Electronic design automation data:
---------------

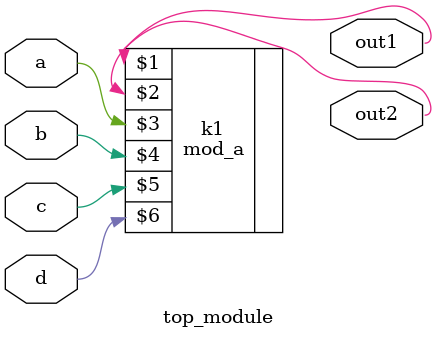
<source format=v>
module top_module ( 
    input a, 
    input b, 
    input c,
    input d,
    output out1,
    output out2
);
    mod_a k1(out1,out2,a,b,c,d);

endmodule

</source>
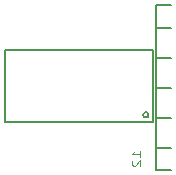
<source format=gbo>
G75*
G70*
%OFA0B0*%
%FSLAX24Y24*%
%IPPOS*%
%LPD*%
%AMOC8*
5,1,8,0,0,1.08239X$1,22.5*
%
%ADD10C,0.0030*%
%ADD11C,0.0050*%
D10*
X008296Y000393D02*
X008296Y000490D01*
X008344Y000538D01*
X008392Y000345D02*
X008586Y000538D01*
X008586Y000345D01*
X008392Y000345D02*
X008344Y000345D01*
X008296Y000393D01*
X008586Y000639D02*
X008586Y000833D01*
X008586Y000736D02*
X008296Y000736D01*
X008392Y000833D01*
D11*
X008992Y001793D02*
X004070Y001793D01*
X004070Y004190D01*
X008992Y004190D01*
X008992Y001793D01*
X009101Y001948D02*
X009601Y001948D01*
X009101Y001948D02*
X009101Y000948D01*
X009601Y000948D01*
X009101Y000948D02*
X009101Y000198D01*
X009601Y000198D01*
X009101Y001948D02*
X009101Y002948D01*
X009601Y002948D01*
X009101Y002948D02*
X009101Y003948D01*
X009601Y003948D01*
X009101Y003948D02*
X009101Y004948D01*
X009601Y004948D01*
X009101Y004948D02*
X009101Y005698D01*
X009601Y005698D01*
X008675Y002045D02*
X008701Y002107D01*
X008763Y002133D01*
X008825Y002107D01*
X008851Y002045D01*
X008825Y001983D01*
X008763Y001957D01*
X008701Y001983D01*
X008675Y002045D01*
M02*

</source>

---------------

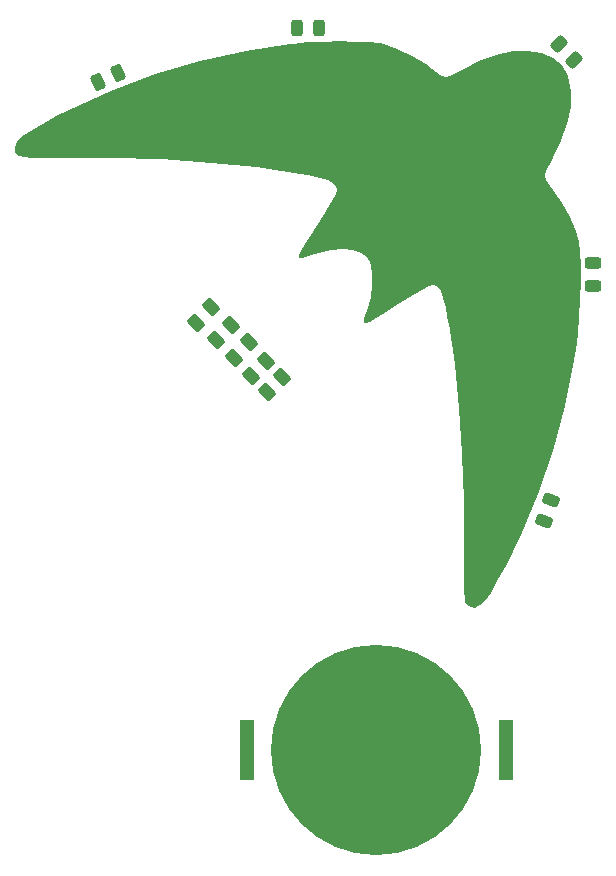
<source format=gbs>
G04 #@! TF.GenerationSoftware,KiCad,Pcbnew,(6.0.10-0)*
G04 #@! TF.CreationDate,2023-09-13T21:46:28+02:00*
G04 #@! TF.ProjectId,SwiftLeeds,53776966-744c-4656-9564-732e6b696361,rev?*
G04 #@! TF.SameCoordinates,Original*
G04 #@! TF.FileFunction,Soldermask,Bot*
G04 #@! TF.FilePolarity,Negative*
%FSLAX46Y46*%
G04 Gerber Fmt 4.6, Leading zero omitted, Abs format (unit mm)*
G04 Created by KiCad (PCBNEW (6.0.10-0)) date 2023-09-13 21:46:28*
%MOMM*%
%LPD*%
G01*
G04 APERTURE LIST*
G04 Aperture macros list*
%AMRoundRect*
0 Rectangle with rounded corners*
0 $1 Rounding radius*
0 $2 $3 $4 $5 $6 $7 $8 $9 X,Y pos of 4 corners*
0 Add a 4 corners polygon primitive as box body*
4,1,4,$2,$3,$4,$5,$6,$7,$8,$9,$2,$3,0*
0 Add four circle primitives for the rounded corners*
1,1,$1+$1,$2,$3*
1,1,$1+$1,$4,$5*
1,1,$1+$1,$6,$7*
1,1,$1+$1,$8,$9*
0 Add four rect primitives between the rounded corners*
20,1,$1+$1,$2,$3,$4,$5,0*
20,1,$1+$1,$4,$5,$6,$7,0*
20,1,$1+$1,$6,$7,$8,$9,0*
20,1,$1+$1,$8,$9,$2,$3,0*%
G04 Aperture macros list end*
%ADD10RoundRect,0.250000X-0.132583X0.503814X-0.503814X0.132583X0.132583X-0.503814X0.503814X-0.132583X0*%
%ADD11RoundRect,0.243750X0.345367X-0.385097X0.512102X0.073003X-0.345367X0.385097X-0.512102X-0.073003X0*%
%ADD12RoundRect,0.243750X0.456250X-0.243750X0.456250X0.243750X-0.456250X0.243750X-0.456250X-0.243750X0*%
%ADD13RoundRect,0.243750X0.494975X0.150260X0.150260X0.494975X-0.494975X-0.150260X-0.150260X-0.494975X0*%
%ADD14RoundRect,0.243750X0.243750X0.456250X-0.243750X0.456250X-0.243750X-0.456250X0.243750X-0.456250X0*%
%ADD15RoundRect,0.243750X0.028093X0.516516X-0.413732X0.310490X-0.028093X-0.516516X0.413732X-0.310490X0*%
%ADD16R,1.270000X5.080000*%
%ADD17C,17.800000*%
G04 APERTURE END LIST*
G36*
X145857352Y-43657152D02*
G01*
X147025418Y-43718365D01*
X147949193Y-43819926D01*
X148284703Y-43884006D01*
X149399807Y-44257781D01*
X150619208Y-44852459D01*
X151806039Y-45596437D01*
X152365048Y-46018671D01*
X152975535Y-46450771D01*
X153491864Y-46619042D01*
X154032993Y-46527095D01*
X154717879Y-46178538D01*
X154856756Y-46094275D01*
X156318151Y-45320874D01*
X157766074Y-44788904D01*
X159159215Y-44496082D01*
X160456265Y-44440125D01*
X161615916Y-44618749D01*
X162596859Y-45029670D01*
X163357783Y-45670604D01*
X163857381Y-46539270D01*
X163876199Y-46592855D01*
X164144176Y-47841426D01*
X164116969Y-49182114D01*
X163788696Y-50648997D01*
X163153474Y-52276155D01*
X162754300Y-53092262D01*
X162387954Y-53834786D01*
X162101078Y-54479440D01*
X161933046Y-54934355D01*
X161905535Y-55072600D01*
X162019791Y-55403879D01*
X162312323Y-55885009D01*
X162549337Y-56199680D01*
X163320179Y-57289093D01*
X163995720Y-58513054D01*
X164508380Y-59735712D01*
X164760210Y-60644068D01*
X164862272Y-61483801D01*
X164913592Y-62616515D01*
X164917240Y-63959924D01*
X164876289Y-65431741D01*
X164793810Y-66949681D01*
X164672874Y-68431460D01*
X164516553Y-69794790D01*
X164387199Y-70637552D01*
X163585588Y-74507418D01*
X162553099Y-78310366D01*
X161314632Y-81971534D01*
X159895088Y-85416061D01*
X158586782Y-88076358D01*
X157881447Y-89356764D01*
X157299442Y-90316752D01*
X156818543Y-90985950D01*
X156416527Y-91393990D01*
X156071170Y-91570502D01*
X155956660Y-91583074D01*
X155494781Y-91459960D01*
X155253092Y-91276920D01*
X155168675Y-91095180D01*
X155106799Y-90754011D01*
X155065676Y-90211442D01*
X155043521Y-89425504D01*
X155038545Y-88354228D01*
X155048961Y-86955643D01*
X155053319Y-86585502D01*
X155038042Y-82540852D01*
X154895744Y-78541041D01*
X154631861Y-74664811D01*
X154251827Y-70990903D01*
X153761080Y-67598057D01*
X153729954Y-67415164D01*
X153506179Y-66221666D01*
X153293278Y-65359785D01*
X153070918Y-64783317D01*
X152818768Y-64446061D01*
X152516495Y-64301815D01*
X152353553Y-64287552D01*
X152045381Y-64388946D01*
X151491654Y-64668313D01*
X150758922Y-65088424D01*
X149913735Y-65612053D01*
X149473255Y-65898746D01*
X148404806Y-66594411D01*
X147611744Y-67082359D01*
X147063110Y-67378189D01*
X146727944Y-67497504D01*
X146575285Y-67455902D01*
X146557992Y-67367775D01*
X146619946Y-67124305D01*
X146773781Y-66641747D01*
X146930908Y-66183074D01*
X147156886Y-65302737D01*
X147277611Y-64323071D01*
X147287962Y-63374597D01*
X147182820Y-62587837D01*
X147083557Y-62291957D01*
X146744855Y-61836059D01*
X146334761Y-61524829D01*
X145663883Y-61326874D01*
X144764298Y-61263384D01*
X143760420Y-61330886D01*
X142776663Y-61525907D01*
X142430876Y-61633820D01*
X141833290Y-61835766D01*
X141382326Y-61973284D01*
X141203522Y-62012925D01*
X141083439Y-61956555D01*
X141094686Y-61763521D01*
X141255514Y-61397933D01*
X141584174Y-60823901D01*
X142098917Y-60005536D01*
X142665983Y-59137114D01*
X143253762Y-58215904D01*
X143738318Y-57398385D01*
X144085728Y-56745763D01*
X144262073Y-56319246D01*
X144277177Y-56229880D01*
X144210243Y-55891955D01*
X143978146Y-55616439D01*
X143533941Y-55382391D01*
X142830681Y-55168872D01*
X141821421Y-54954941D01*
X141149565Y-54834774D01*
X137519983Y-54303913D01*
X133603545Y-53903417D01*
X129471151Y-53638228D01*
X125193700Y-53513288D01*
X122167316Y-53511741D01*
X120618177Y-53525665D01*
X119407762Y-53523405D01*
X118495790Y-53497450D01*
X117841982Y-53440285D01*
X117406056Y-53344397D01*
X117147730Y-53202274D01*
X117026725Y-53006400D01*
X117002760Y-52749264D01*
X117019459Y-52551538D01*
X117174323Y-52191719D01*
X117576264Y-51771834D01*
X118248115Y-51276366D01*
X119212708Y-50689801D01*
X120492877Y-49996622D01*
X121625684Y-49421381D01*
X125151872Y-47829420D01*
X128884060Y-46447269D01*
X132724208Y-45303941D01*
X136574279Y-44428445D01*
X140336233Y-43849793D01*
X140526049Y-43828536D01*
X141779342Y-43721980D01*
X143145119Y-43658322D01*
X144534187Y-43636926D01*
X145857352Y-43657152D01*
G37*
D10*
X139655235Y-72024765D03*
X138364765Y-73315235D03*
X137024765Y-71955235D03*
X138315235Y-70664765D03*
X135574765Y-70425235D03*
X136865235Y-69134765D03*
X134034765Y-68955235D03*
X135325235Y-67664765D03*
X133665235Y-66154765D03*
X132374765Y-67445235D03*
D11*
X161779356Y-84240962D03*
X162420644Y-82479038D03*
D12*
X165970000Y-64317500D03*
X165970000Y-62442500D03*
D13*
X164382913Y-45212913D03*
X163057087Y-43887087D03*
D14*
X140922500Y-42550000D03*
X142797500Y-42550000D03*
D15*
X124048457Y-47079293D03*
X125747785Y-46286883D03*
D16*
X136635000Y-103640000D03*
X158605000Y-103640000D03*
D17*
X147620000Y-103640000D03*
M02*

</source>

---------------

* Exercise details *
Line count for "format": count the lines in the records above that contain this word, and write only the number.

* Response area *
4